痛風 gout 偽痛風 pseudogout

 痛風と偽痛風は同じように関節痛を引き起こしますが別の病気です。m

 痛風は血中の尿酸が増えて関節に析出して炎症を起こします。尿酸は水に溶けにくく特に温度が下がる足の母趾関節(MTP関節)に発症しやすいです。肘関節、膝関節、アキレス腱などで起こることもあります。急性期の治療は消炎鎮痛剤を投与します。急に尿酸値を下げると症状が悪化しますので、炎症が落ち着いてから必要に応じて尿酸を下げるお薬を使うかどうかを決めます。

 尿酸値がそれほど高くない場合は、食事や運動療法で改善するかをみます。肥満がある場合はダイエットも必要です。

 偽関節は関節内にピロリン酸カルシウム水和物の結晶が沈着する病気です。原因ははっきりしていません。特定の病気に合併することがあります。レントゲンで白い沈殿が写ります。

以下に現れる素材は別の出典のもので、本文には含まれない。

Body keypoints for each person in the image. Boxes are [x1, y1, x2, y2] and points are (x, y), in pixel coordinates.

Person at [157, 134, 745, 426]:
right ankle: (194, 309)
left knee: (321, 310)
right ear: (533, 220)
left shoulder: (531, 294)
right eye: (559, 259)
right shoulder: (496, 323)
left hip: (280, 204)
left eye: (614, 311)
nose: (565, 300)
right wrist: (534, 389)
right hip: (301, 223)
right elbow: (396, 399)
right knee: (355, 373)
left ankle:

 治療は痛みに応じて消炎鎮痛剤を投与します。炎症を繰り返してCharcot関節になることがあります。


本日のコラム66 尿酸の排泄を促すカゼイン

 カゼインは牛乳、ヨーグルト、チーズなどの乳製品に含まれているタンパク質です。カゼインは腎臓に働きかけて尿酸の排泄を促します。この結果、高尿酸血症の改善につながります。現在、投薬を受けている方でも乳製品を通してカゼインを摂取するとよいでしょう。

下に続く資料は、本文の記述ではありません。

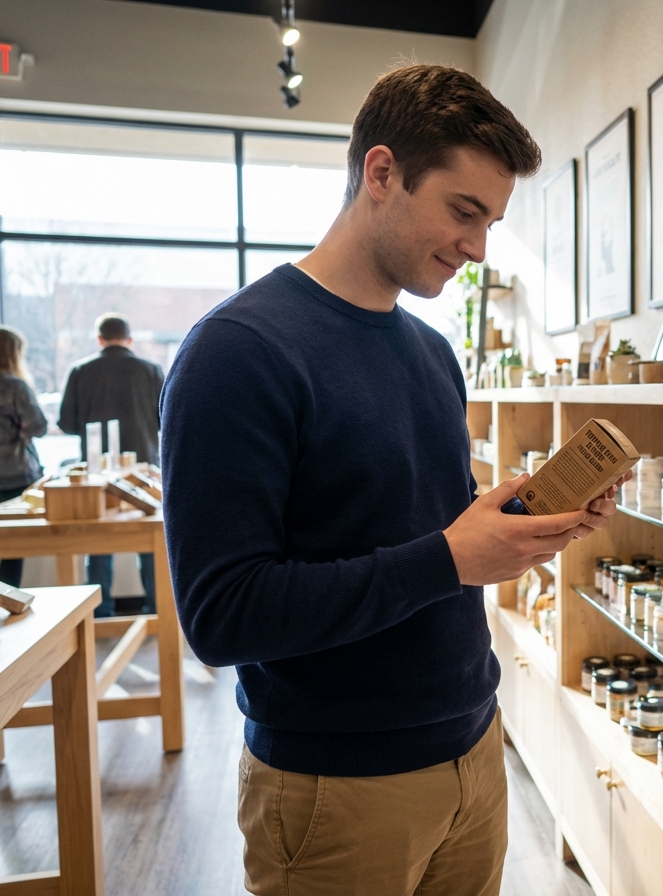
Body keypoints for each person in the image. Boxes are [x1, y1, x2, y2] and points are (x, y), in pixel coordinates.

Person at [160, 64, 624, 896]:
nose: (478, 247)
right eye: (464, 211)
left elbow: (420, 531)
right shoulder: (237, 353)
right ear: (381, 174)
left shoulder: (432, 352)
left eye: (492, 221)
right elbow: (222, 618)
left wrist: (519, 523)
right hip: (335, 791)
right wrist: (450, 557)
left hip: (475, 755)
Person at [58, 312, 164, 616]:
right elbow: (165, 419)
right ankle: (157, 610)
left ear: (99, 339)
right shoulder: (150, 370)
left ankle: (101, 613)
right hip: (144, 468)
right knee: (150, 542)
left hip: (97, 471)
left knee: (99, 543)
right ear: (129, 339)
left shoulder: (80, 370)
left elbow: (66, 422)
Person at [0, 326, 46, 587]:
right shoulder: (14, 387)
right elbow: (37, 425)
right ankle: (8, 607)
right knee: (12, 550)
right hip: (14, 476)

 コーヒーに含まれるクロロゲン酸というポリフェノールは尿酸値を下げる作用があり、1日コーヒーを4杯以上飲むと痛風発作を半分ぐらいに抑える作用があるとされています。(ただし3杯以下では効果が殆ど無い。)カフェインに弱い方は、デカフェインのコーヒーを飲むのがよいですね。
 
 血中の尿酸値のうち、食事によるものは2割、身体で作られる内因性のものが8割とされており、食事制限だけではなかなか下がりにくいことが分かっています。